Der Leser stelle sich folgende Situation vor: Er/sie kommt an einem Urlaubstag der eigentlich für Arbeiten am Umzug genutzt werden soll gegen 9:30 in die Stadtverwaltung der neuen Stadt. Wir nennen sie jetzt mal Augsburg. Als Neubürger gibts ja so einige Dinge zu erledigen. Die Ummeldung der besseren Hälfte und der eigenen Person, die Ummeldung des Automobils. Außerdem ist ein Anwohnerparkausweis immer sinnvoll. Als erstes versuchen wir es somit gleich in der Innenstadt im Bürgeramt. Es ist Ferienzeit. Wir haben die Hoffnung, dass also alles in menschenwürdiger Art und Weise erledigbar ist.

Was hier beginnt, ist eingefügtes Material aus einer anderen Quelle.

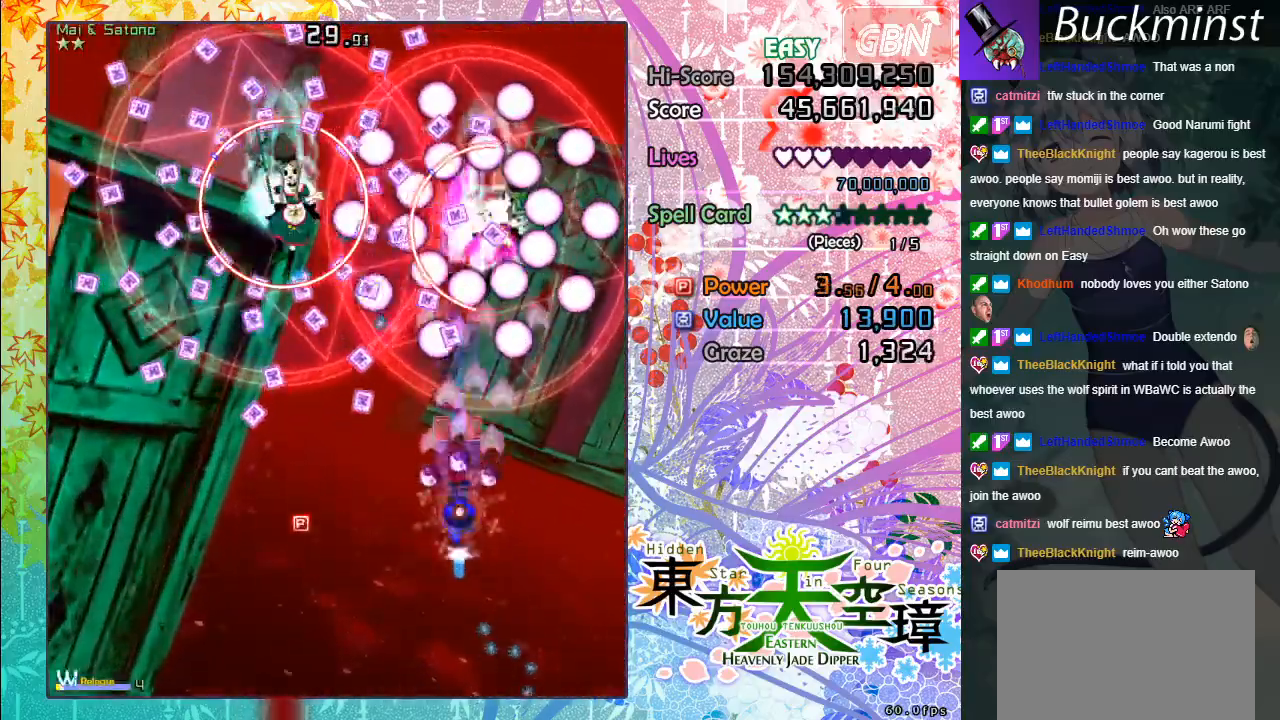
{"buttons": ["A", "X"], "left_stick": "down-right", "events": [[117, "left_stick", "center"], [283, "left_stick", "down-right"]]}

Die Hoffnung stirbt bekanntlich zuletzt.

Doch Pustekuchen. Eine Schlange von ca. 80 Personen reicht bis raus auf den Gehsteig. Eine Schlange, die nur ansteht, um eine Wartenummer zu bekommen. Sie haben richtig gelesen. Anstehen um eine Wartenummer an einem Schalter, der gleichzeitig als Info genutzt wird. Einen Nummernautomaten sucht man schon mal vergebens. Nachdem wir unsere Zeit nicht im Lotto gewonnen haben reift dann auch nach 10 Minuten, in denen sich die Schlange um keinen Meter bewegt hat, der Entschluss der Vernunft, es in einer anderen Filiale zu probieren. Also auf in Filiale Nummero 2, nachdem ein Leidensgenosse uns erklärt hat, dass die 3. und letzte weitere Filiale (die eigentlich dem neuen Wohnsitz nächste) derzeit wegen Bauarbeiten so mal komplett geschlossen ist.

In Filiale 2 dann die Erkenntnis, dass es hier wenigstens einen Nummernautomaten gibt. Allerdings sind auch hier ca. 100 Personen vor einem bei 4-5 besetzten Schaltern. Also entsteht irgendwann der Entschluss, das ganze als Fahrt fürs Ozonloch abzubuchen. Angeblich hat die Stadtverwaltung derzeit ja schon immer ab 7 Uhr auf, um den Andrang zu kompensieren. Diese Info zu Hause im Web geprüft und am nächsten Tag um 7:00 erneut zum Amt.

Ankunft Punkt 7 vor Filiale 1: Hier sind bereits um diese Zeit wieder über 50 Personen vor der noch geschlossenen Türe. Parkplatz vor der Türe? Fehlanzeige. Auch in den Straßen daneben ist alles voll. War klar. Weiter zu Filiale 2. Hier um 7:10 eingecheckt. "Nur" 22 Menschen vor mir.

Vormals hoffnungsfrohe Artgenossen werden nach jeder weiteren Viertelstunde verzweifelter.
Grauen Haaren beim Wachsen zusehen.
Eine Katze streift um die Wartenden. War sie pünktlicher da, als wir Menschen? Die Katze ist getigert. Auf meine freche Frage an einen vorbeieilennden Amtsinsassen, darauf die Staunen machende Antwort: "Die kommt jeden Tag, der gefällts hier." Können Tiere zu Masochismus neigen? Ist die Wand mir gegenüber eher Dunkelweiß oder doch eher beige? Mich diesen entscheidenden Fragen des Lebens überlassend gedenke ich meiner besseren Hälfte, die in der Zeit allein die Kartons befüllen darf. Sie leidet zu Hause. Ich leide hier.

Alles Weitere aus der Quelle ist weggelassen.